Я уже высказывал предположение, что Антропный принцип по существу обсуждаемого вопроса является не столько
космологическим, сколько
историческим принципом
[17]. И дело не в совпадении Больших Чисел и характеристик Вселенной, дело, с моей точки зрения, заключается в эволюции европейской рациональности. Это означает, что представления европейского человека претерпели такую эволюцию, в результате которой Антропный Космологический Принцип, кантовская метафизика, принцип Участия Уиллера стали
осмысленными.
Заключение
Итак, обращение к религиозно-философским истокам современной «теории-трансформера» открывает перед нами удивительную картину.
– Приблизительно с XVIII в. начинает доминировать такая форма Представления (первоначально это утверждается только в философии), согласно которой роль человека-наблюдателя радикально меняется с пассивной на активную. Теория, и прежде всего «научная теория», теперь перестраивается так, что «рамка» теории перемещается из внешнего мира вовнутрь человека. Или еще короче: человек сам становится «рамкой» теории, а стало быть, и главной системой отсчета, что мы и видим в Антропном принципе.
– Активность роли человека-наблюдателя теперь заключается уже не только в том, что он рассматривает открываемые им законы и явления природы, но в том, что он сам непосредственно участвует в их появлении. Фактически речь идет о создании «теории с участием наблюдателя».
– Теория выступает в роли «трансформера», который всякий раз меняет свою форму в зависимости от того, в создании какого типа реальности предполагает участвовать человек. Или говоря словами Канта: какого типа законы он собирается «предписывать природе».
– 167 –
– Некоторые современные физики уже прямо пишут о том, что в ансамбль физических параметров могут быть в принципе включены состояния сознания. Более того, допускается, что сами физические характеристики мира суть простые состояния человеческого сознания. Тут мы прямо возвращаемся к Канту: физика может стать разделом психологии.
– «Теория-трансформер» имеет своим предназначением не «открытие» уже существующего в мире, но «конструирование» мира по законам человеческой целесообразности и потребности.
Примечания
[1] Трансформации таких форм научного познания, как «теория» и «опыт», я уже посвятил специальное исследование: Павленко А. Н. Европейская космология: основания эпистемологического поворота. М., 1997. Гл. 3.
[2] Кант И. Критика чистого разума. М., 1994. С. 60.
[5] Чтобы убедиться в этом – достаточно просмотреть его работу: Лютер М. К христианскому дворянству немецкой нации об исправлении христианства // Лютер М. Время молчания прошло: Избр. произведения 1520–1526 гг.
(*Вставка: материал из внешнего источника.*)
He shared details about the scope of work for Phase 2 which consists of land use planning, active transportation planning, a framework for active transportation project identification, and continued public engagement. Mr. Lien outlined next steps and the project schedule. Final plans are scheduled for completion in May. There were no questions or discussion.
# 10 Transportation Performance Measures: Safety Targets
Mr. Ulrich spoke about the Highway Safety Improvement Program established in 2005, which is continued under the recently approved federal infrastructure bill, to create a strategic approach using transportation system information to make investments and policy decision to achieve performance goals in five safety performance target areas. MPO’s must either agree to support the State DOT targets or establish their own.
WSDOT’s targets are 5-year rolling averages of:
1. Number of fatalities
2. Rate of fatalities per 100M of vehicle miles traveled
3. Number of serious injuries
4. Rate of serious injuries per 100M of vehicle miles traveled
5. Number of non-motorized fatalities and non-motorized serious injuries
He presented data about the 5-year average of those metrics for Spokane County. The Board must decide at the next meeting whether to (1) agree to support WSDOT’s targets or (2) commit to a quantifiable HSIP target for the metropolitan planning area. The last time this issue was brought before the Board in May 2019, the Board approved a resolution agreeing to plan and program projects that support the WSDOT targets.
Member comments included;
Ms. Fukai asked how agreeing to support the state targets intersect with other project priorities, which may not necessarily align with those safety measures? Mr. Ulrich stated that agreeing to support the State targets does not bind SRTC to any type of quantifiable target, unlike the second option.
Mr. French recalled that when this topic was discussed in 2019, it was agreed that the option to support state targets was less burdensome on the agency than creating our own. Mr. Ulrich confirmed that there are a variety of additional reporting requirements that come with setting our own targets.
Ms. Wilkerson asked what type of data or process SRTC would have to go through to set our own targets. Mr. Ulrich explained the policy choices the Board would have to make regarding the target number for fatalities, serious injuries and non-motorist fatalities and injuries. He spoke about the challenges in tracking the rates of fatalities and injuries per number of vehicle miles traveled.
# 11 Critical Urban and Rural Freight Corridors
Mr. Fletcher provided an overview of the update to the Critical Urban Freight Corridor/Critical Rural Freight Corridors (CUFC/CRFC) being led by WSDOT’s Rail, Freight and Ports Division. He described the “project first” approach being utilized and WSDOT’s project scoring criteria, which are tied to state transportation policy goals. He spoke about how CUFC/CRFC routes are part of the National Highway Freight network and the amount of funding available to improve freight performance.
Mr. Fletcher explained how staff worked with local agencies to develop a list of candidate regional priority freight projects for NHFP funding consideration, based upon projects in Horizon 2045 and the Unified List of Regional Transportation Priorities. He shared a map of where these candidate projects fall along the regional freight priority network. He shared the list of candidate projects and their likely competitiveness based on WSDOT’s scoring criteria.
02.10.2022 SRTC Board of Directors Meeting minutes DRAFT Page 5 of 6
Харьков, 1992.
[6] Лютер М. Время молчания прошло: Избр. произведения 1520–1526 гг. Харьков, 1992. С. 16.
[7] Linde A. Inflation, Quantum Cosmology and Anthropic Principle // Science and Ultimate Reality: From Quantum to Cosmos, honoring John Wheller’s 90 th birthday. J.D.Barrow, P.C.W.Davis, & C.L.Harper eds. Cambridge University Press (2003).
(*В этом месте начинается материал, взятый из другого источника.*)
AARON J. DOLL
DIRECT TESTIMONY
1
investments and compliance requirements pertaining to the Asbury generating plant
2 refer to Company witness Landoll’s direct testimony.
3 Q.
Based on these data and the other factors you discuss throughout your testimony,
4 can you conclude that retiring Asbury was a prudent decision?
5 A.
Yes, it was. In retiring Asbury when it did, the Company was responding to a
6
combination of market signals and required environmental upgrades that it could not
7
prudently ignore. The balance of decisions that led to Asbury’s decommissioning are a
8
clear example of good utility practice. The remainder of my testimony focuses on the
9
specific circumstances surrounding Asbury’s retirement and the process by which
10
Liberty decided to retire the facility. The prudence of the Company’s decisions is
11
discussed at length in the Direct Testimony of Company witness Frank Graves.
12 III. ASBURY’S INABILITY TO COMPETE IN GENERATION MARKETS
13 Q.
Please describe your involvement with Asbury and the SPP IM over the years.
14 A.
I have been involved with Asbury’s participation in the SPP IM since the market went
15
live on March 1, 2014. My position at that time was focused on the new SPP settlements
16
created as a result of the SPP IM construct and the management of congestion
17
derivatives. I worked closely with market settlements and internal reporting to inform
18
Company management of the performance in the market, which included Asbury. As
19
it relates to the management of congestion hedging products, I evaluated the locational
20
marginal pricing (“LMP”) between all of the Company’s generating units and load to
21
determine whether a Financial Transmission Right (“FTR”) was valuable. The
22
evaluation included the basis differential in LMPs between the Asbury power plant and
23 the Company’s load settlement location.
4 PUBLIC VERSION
[8] Менский М.Б. Квантовая механика: новые эксперименты, новые приложения и новые формулировки старых вопросов // УФН. 2000. Т. 170, № 6. С. 643.
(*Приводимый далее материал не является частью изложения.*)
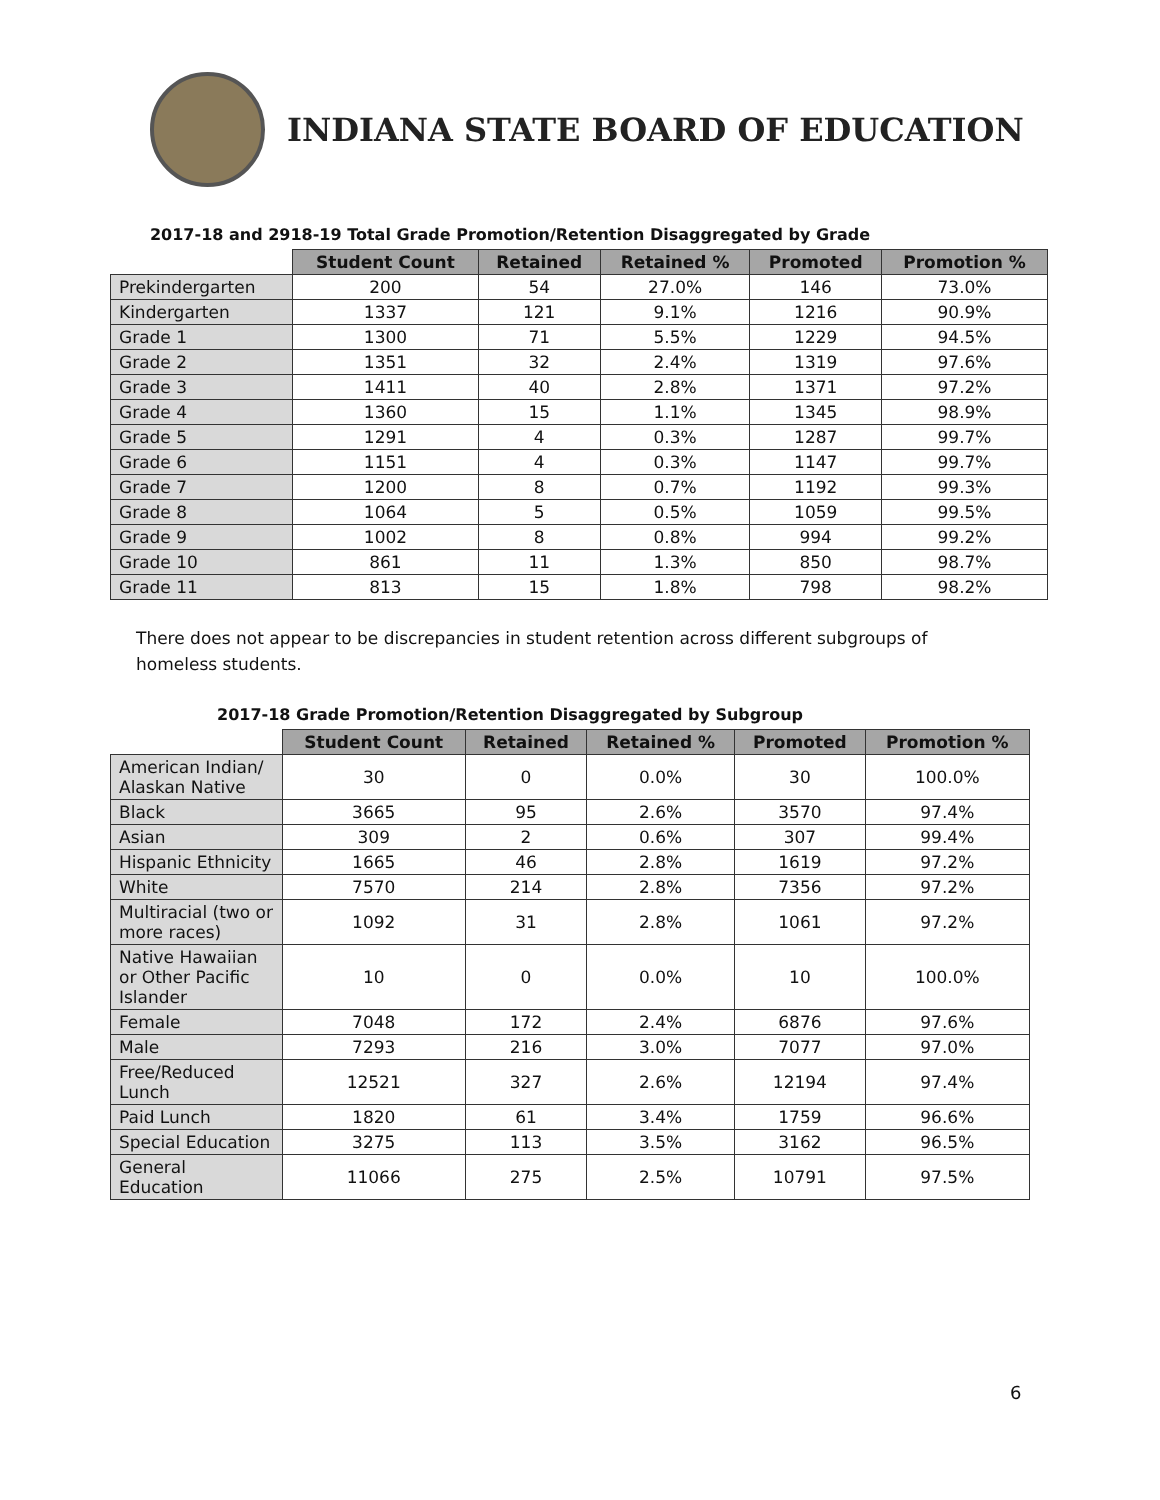INDIANA STATE BOARD OF EDUCATION
2017-18 and 2918-19 Total Grade Promotion/Retention Disaggregated by Grade
| | Student Count | Retained | Retained % | Promoted | Promotion % |
| --- | --- | --- | --- | --- | --- |
| Prekindergarten | 200 | 54 | 27.0% | 146 | 73.0% |
| Kindergarten | 1337 | 121 | 9.1% | 1216 | 90.9% |
| Grade 1 | 1300 | 71 | 5.5% | 1229 | 94.5% |
| Grade 2 | 1351 | 32 | 2.4% | 1319 | 97.6% |
| Grade 3 | 1411 | 40 | 2.8% | 1371 | 97.2% |
| Grade 4 | 1360 | 15 | 1.1% | 1345 | 98.9% |
| Grade 5 | 1291 | 4 | 0.3% | 1287 | 99.7% |
| Grade 6 | 1151 | 4 | 0.3% | 1147 | 99.7% |
| Grade 7 | 1200 | 8 | 0.7% | 1192 | 99.3% |
| Grade 8 | 1064 | 5 | 0.5% | 1059 | 99.5% |
| Grade 9 | 1002 | 8 | 0.8% | 994 | 99.2% |
| Grade 10 | 861 | 11 | 1.3% | 850 | 98.7% |
| Grade 11 | 813 | 15 | 1.8% | 798 | 98.2% |
There does not appear to be discrepancies in student retention across different subgroups of homeless students.
2017-18 Grade Promotion/Retention Disaggregated by Subgroup
| | Student Count | Retained | Retained % | Promoted | Promotion % |
| --- | --- | --- | --- | --- | --- |
| American Indian/ Alaskan Native | 30 | 0 | 0.0% | 30 | 100.0% |
| Black | 3665 | 95 | 2.6% | 3570 | 97.4% |
| Asian | 309 | 2 | 0.6% | 307 | 99.4% |
| Hispanic Ethnicity | 1665 | 46 | 2.8% | 1619 | 97.2% |
| White | 7570 | 214 | 2.8% | 7356 | 97.2% |
| Multiracial (two or more races) | 1092 | 31 | 2.8% | 1061 | 97.2% |
| Native Hawaiian or Other Pacific Islander | 10 | 0 | 0.0% | 10 | 100.0% |
| Female | 7048 | 172 | 2.4% | 6876 | 97.6% |
| Male | 7293 | 216 | 3.0% | 7077 | 97.0% |
| Free/Reduced Lunch | 12521 | 327 | 2.6% | 12194 | 97.4% |
| Paid Lunch | 1820 | 61 | 3.4% | 1759 | 96.6% |
| Special Education | 3275 | 113 | 3.5% | 3162 | 96.5% |
| General Education | 11066 | 275 | 2.5% | 10791 | 97.5% |
6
[9] Кант И. Указ. соч. С. 121.
[12] См.: Павленко А.Н. Европейская космология. М.: ИНТРАДА, 1997, Гл. 4.; Павленко А.Н. Антропный принцип: истоки и следствия в европейской научной рациональности // Философско-религиозные истоки науки. М., 1997.
[13] Dicke R.H. Dirac’s Cosmology and Mach’s Principle // Nature. 192, [Nov. 4], 1961.
[14] См. по этому вопросу: Идлис Г.М. Революция в астрономии, физике и космологии. М., 1985.
[15] Картер Б. Совпадение Больших Чисел // Космология: теория и наблюдения. М., 1978.
[16] Угрожающие последствия этого антропоцентризма рассмотрены мною несколько подробнее в другой работе: Павленко А.Н. «Экологический кризис» как псевдопроблема // Вопр. философии. 2002. № 7.
[17] См.: Павленко А.Н. Философско-религиозные истоки науки. М., 1997.